---------- LISTED ENTRIES ----------

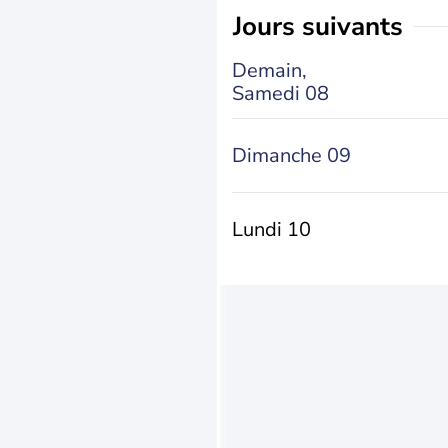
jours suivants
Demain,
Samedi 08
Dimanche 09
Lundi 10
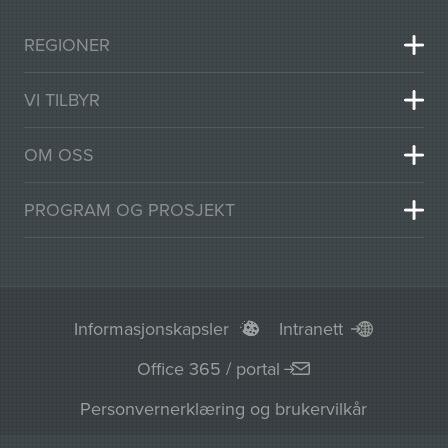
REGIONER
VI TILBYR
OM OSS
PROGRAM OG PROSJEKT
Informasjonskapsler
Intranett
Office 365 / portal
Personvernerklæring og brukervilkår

----------
---------- LISTED ENTRIES ----------

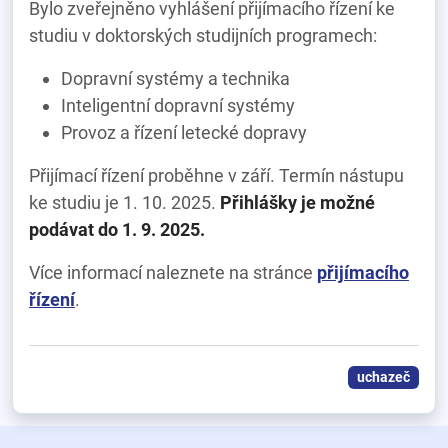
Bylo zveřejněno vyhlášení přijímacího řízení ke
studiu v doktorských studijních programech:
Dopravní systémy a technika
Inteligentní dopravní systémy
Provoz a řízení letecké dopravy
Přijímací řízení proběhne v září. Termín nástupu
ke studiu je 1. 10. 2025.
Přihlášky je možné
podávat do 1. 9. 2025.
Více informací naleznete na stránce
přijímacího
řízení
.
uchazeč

----------
---------- LISTED ENTRIES ----------

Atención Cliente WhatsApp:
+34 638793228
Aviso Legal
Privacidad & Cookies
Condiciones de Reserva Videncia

----------

TO DO: The word "přijímacího" may appear in lines of the entries. State how many lines hold it, as a number alone.

RESPONSE: 2